Decentralized Lending Platform

ETHLend is an application for borrowing and lending crypto-currencies.Users can borrow Ether, a Digital Token used to run the Ethereum Blockchain Network, by using other ECR20 tokens as a collateral  on the Ethereum Blockchain network.Ethlend is a web based decentralized application which runs on Ethereum Main Network.The application works through Metamask , the browser based plugin which connects to Ethereum Network.

ETHLend is planning an ICO in near future.

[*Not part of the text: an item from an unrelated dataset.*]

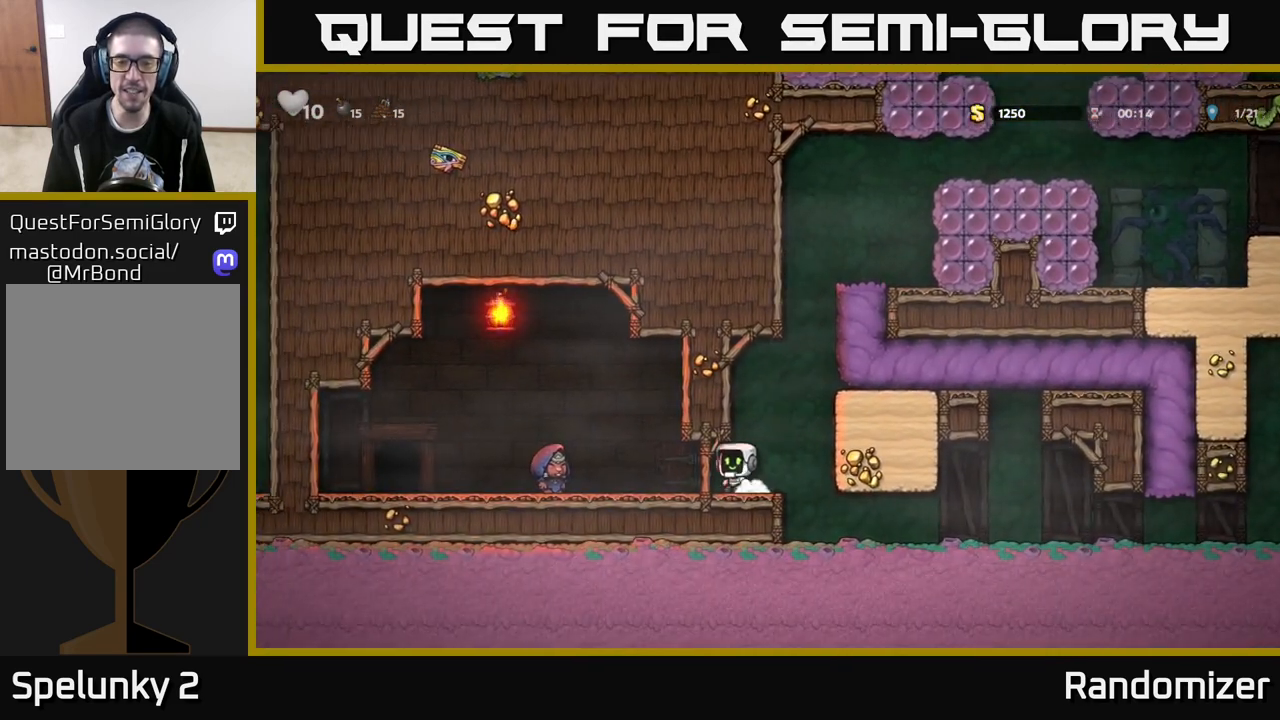
{"buttons": [], "left_stick": "down-left", "right_stick": "center", "events": [[300, "left_stick", "center"], [350, "L2", "down"], [433, "L2", "up"], [483, "left_stick", "down-left"]]}
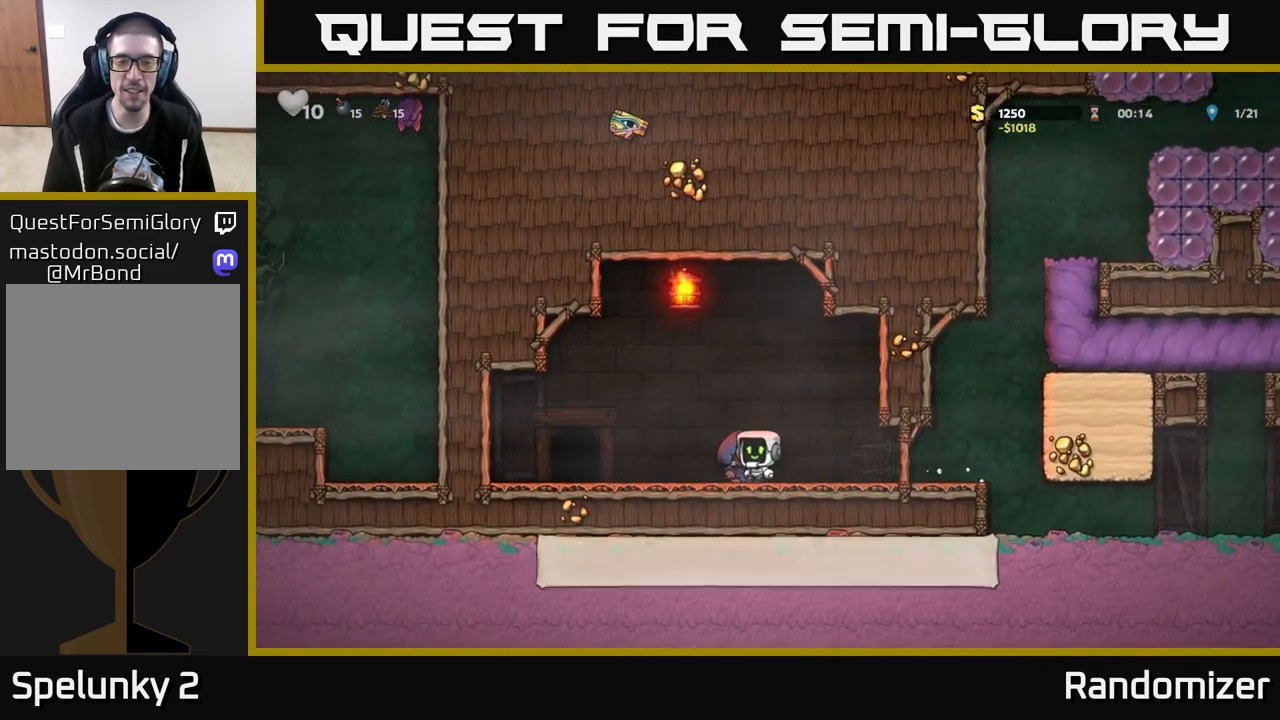
{"buttons": ["L2"], "left_stick": "center", "right_stick": "center", "events": [[100, "left_stick", "left"], [383, "left_stick", "center"], [450, "L2", "down"]]}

A borrower deploys a smart contract which specifies the loan amount, interest and their Ethereum collateral information.The borrower then inserts the Digital Token address and the amount of tokens that are used as a collateral. After all the data is set, the borrower transfers the Digital Tokens to the Smart Contract. Now, lenders can fund the loan.

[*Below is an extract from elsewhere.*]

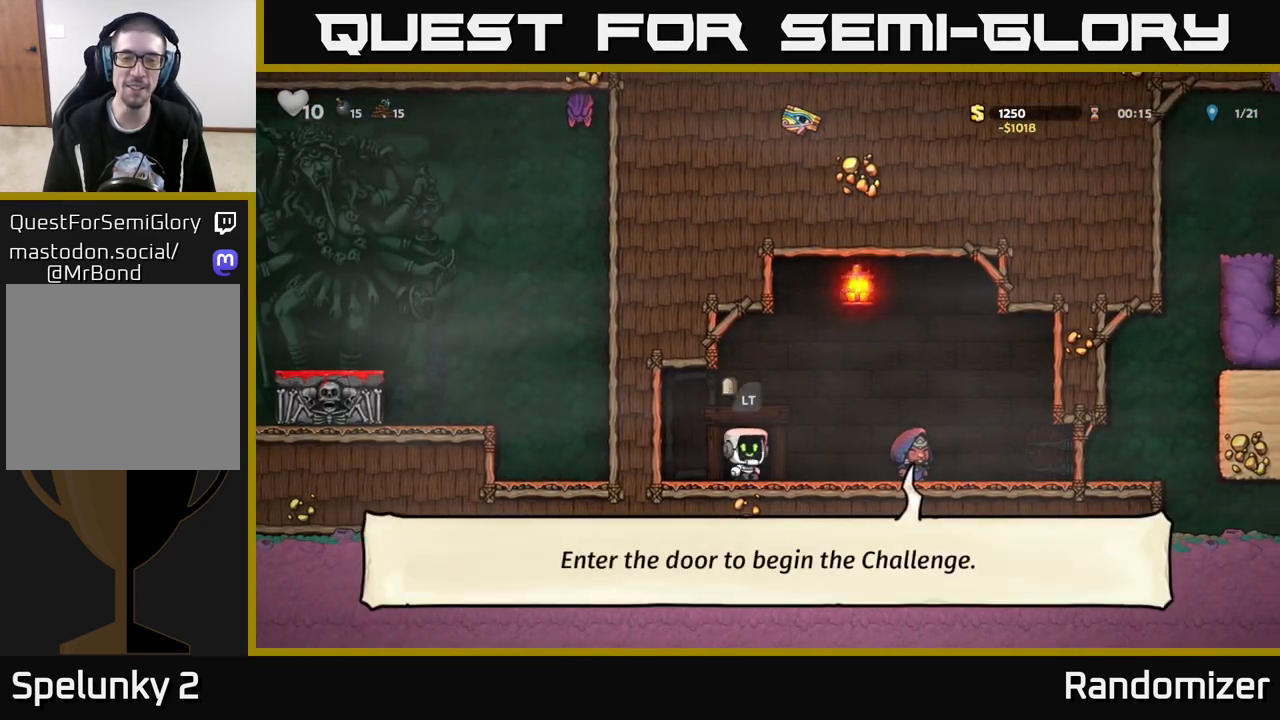
{"buttons": [], "left_stick": "center", "right_stick": "center", "events": [[17, "L2", "up"], [100, "L2", "down"], [200, "L2", "up"], [250, "L2", "down"], [350, "L2", "up"]]}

As soon as a loan is repaid, the borrower gets back his tokens . In case the borrower does not repay on time, the Smart Contract transfers the Digital Tokens to the lender’s Ethereum address. From this point, the lender can either hold or sell the Digital Tokens on Cryptocurrency Exchange to cover any losses.

For each loan request, the EthLend deducts a 0.01 Ether Fee, and 0.01 Ether Fee for funding a loan.

In future ETHLend is building a reputation system similar to Credit bureau or reporting agencies based on their previous loan repayments. They call it “Credit Token System”.

Their next goal is to provide the possibility to use the Ethereum Domain Names (EDN) as a collateral instead of Digital Tokens. This is good news for the borrowers since the EDNs do contain deposited Ether that could be used as a collateral.

The good:

  • There are no banks or middle men involved in procuring a loan.
  • This is fully decentralized loan platform, where people lend between each other directly. This brings down the interest rates significantly.
  • Ethereum market might be ready for such crypto-lending solution.

The bad:

  • Trust is the biggest problem in lending. And the Credit Token System or any other integration for credit checking is not there yet for ETHLend.
  • When you are new to the platform and have no accumulated CRE representing your credit score.
  • Additionally, all tokens are subject to high volatility (risk through price fluctuations), which makes borrowed Ether, that is even fully covered by tokens collateral, a risky investment for the lender.
  • High volatility is subjected to not only the ERC20-tokens but also to Ether. This can cause both loss and unpredictability to borrowers and lenders.